Exercise prompt:
Transcribe, with no changes, the lines of the listing starting with the line that contains "Reading left to" and going on through the line that contains "28 to 31: 3", both of those lines included.

[Opening Data for the task section]

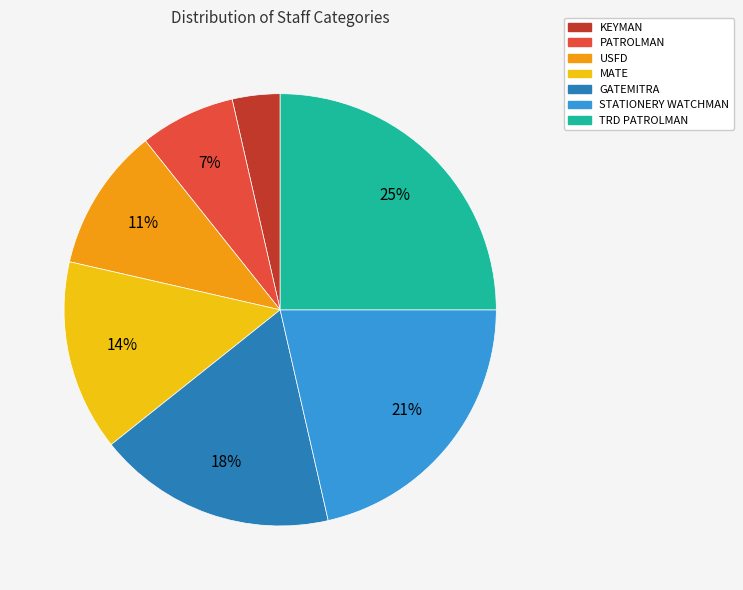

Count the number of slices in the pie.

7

[Closing Data for the task section]
[Opening Data for the task section]

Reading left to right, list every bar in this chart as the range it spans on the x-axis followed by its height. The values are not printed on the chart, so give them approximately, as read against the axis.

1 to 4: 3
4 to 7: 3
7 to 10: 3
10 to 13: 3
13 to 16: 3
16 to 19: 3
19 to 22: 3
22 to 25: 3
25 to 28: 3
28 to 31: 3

[Closing Data for the task section]

Solution for this task:
Reading left to right, list every bar in this chart as the range it spans on the x-axis followed by its height. The values are not printed on the chart, so give them approximately, as read against the axis.

1 to 4: 3
4 to 7: 3
7 to 10: 3
10 to 13: 3
13 to 16: 3
16 to 19: 3
19 to 22: 3
22 to 25: 3
25 to 28: 3
28 to 31: 3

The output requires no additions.